John Two Guns White Calf (also known as John Two Guns and John Whitecalf Two Guns) (1872–1934) was a chief of the Piegan Blackfeet in Montana. He was born near Fort Benton, Montana, and was the adopted son of Chief White Calf. After the elder White Calf died in 1903, while a guest of President Theodore Roosevelt in Washington, D.C., White Calf became the last chief of the Blackfoot Tribe. He died from the flu at Blackfeet Indian hospital, according to the Choteau Acantha, however the Indian agency reported it was pulmonary tuberculosis that took his life at age 63. John Two Guns White Calf is buried in a Catholic cemetery in Browning, Montana.

== Promotional career ==
He became famous for his work promoting the Glacier National Park for the Great Northern Railway, as a way to encourage tourism and traffic on railways. In 1912, he traveled with several other Blackfeet to the 1912 United States Land Show in Chicago, which was possibly the first publicity trip for the tribe. He also claimed to be the model for the profile on the Indian head nickel. The sculptor, James Earle Fraser, said that the image he used was a composite of several people. Three of these speculated individuals were native chiefs of the Seneca, Cheyenne and Lakota Sioux, named Chief John Big Tree, Two Moons, and Iron Tail. It is stated that one of the possible reasons for the disapproval of John Two Guns status on the nickel, is due to the U.S. government's fear surrounding his influence on the various tribes, possibly having the ability to inspire rebellion and reclamation of land. John Two Guns White Calf also headed a secret group that went by the name "Mad Dog Society," which had the overall goal of sustaining Blackfoot heritage.

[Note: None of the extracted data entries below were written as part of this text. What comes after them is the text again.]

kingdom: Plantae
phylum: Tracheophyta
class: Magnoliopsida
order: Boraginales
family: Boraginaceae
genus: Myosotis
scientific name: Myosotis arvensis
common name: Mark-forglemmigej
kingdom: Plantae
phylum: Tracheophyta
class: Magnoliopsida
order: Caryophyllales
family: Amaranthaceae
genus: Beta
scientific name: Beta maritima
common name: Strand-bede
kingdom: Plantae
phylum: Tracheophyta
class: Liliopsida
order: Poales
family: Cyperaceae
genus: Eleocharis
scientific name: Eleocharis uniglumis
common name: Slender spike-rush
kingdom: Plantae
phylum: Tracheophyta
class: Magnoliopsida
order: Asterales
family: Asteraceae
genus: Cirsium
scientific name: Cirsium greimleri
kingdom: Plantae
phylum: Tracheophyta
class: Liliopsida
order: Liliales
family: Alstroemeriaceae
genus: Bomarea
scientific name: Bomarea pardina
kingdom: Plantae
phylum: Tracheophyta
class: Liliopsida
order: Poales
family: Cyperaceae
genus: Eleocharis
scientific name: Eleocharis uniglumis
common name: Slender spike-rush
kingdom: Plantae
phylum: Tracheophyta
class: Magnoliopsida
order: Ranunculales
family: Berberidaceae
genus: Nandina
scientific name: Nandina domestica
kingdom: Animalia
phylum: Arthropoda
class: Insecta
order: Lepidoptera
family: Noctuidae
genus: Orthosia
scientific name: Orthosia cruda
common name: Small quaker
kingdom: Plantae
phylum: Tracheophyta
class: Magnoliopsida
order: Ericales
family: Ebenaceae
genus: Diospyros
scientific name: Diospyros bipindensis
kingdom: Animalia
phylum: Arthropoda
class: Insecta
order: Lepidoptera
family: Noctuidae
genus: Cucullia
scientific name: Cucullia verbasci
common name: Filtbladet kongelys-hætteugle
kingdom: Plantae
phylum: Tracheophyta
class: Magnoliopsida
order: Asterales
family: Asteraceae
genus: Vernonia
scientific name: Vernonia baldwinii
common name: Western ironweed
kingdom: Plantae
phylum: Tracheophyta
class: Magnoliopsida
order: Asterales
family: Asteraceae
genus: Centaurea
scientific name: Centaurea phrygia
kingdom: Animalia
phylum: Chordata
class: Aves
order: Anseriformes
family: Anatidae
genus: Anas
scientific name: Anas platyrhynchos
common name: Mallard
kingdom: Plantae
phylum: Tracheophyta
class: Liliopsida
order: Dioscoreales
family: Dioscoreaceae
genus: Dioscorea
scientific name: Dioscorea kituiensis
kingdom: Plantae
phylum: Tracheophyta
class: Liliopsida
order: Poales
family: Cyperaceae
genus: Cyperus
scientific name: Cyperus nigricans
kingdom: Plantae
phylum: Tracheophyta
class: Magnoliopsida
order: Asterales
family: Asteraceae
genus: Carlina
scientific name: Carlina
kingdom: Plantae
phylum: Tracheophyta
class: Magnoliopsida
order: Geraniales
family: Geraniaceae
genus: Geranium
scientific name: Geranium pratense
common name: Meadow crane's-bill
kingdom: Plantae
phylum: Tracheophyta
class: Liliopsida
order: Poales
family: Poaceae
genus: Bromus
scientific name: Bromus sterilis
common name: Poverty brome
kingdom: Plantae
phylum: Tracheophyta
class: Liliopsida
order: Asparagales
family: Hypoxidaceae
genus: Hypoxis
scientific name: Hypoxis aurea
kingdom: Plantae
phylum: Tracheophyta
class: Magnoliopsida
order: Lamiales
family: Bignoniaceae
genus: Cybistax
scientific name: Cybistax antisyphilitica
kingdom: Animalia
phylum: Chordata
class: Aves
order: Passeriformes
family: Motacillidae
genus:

=== Washington Redskins ===
In 1971, Walter "Blackie" Wetzel, a Blackfeet tribal council member, created the Washington Redskins logo. He used Two Guns White Calf's image as the basis for the logo which was widely seen on a variety of merchandise and football gear. Due to public outcry at the derogatory nature of the word "Redskin", the logo was removed. These protests caused the team to change the logo in 2020. The team officially changed their name to The Washington Commanders in 2022. Although, some people believe that a part of history has been removed, along with the legacy and name "John Two Guns White Calf."